19De même, Kafka passe du journal aux récits par le truchement des nouvelles. La trajectoire dialectique appliquée à Goethe et Kafka obéit à des critères énonciatifs et non plus moraux cette fois. Si ce passage de la subjectivité à l’objectivité dans la trajectoire goethéenne a déjà été observée avant Blanchot, l’interprétation et le rapprochement avec Kafka semblent plus inaccoutumés45. Dans le paragraphe qui clôt « Le Mystère dans les lettres », chapitre de La Part du feu (1949) où Blanchot approfondit d’anciennes réflexions sur Les Fleurs de Tarbes (1941) de Jean Paulhan46, il cite une série d’écrivains qui ont préféré « le silence [...] pour parler du mystère47» : Goethe se retrouve aux côtés de Hölderlin, Schiller, Brice Parain, Kierkegaard, Mallarmé et Éluard.
20Reste qu’il y a des moments où Goethe et Hölderlin représentent pour Blanchot des expériences et des œuvres absolument irréconciliables.
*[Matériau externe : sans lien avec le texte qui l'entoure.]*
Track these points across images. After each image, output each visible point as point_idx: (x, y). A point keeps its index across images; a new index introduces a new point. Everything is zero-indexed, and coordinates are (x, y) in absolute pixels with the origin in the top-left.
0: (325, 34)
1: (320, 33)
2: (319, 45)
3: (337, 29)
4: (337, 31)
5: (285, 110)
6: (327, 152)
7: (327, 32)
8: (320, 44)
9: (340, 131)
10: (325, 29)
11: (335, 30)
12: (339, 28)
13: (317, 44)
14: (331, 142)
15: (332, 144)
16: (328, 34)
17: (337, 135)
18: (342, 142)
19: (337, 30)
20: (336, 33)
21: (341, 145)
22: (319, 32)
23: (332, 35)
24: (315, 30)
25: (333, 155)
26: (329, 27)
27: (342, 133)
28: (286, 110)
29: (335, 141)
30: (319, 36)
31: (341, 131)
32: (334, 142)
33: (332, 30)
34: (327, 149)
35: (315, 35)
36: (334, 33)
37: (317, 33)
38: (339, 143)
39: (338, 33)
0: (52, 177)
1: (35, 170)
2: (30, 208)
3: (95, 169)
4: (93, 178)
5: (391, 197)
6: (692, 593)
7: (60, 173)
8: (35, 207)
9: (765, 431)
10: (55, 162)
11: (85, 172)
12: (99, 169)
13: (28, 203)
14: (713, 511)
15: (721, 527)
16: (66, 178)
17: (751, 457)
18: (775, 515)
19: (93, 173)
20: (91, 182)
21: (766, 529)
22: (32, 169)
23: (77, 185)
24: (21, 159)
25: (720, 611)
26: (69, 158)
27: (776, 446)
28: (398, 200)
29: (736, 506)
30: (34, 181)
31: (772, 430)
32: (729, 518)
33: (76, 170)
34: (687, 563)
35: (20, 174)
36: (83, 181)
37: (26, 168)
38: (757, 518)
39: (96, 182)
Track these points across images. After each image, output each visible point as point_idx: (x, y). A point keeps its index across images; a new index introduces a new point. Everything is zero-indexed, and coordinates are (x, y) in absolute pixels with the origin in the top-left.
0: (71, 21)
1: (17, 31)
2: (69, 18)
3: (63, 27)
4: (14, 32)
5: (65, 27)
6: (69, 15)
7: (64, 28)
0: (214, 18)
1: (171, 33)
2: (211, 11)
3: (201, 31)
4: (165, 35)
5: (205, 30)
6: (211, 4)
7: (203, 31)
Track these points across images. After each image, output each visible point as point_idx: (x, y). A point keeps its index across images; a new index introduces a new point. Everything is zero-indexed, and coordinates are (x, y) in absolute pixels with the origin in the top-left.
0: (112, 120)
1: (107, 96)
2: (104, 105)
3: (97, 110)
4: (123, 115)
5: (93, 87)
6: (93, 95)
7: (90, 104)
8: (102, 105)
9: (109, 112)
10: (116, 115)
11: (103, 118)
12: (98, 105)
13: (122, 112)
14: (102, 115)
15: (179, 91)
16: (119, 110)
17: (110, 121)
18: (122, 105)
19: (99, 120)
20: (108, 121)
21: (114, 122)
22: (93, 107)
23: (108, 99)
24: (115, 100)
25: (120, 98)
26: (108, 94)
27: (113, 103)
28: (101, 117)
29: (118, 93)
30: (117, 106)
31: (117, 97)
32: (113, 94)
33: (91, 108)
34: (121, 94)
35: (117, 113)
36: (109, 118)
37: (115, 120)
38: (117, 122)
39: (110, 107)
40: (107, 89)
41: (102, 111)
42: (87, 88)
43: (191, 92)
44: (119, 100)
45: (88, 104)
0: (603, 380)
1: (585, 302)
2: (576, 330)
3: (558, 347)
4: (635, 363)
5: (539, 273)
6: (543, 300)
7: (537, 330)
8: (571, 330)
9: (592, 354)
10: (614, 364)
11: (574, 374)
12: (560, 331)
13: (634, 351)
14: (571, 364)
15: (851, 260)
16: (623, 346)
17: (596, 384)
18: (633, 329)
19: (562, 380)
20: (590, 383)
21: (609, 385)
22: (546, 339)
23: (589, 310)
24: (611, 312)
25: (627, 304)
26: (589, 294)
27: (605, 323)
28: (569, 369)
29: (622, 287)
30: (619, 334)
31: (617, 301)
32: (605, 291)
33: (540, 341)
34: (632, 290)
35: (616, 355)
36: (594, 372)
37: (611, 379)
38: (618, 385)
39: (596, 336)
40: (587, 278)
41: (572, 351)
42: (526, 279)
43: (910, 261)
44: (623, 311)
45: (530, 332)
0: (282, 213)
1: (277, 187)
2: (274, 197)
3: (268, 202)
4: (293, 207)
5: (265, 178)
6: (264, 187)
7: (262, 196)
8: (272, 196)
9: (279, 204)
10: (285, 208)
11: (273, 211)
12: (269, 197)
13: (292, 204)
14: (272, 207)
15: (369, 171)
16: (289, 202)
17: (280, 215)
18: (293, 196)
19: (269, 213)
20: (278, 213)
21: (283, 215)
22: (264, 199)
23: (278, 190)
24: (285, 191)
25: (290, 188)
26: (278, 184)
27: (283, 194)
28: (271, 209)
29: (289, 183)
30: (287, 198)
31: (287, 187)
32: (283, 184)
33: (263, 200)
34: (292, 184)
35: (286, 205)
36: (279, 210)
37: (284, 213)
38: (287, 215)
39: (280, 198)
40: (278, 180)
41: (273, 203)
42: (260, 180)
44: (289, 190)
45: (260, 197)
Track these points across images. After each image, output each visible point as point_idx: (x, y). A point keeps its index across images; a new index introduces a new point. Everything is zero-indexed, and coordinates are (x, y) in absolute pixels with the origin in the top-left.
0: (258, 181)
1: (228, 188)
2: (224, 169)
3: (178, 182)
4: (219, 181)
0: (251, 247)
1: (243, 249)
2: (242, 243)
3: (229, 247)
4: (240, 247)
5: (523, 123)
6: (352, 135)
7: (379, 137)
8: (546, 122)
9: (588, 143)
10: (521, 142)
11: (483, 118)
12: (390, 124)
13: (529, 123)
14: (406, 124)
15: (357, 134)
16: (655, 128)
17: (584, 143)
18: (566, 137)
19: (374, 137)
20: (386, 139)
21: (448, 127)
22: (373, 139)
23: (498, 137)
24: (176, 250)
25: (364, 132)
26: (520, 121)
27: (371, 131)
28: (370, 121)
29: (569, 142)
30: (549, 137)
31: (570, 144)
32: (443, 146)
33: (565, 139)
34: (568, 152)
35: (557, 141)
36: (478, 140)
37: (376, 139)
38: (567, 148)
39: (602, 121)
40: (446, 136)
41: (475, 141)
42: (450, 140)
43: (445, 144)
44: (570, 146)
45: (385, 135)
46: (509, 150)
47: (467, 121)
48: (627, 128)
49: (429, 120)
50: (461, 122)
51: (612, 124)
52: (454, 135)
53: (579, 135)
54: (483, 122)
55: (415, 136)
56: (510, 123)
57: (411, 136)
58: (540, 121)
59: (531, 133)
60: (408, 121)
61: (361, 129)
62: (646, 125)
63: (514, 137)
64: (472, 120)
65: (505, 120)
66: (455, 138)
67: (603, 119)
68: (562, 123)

À la fin du chapitre sur « Le Temps des encyclopédies » dans L’Amitié (1971)48, à propos d’un volume consacré à l’histoire des littératures, dirigé par Raymond Queneau pour la Pléiade, il affirme :
Dans le monde de la culture, il est nécessaire et il est bon que nous ayons à la fois Mallarmé et Victor Hugo, Goethe et Hölderlin, Racine et Corneille, pour ne choisir que de ‟beaux noms incontestables”. Mais il est un point où il est nécessaire que Goethe reste sourd à Hölderlin, refuse Kleist et où nous non plus, nous ne pouvons nous ouvrir à la fois à Hölderlin et à Goethe49.
21Dans l’étude qui suit, « Traduire », Blanchot fait allusion au « rire glacé de Goethe50» découvrant les traductions de Sophocle par Hölderlin. La Bildung goethéenne a donc ses limites.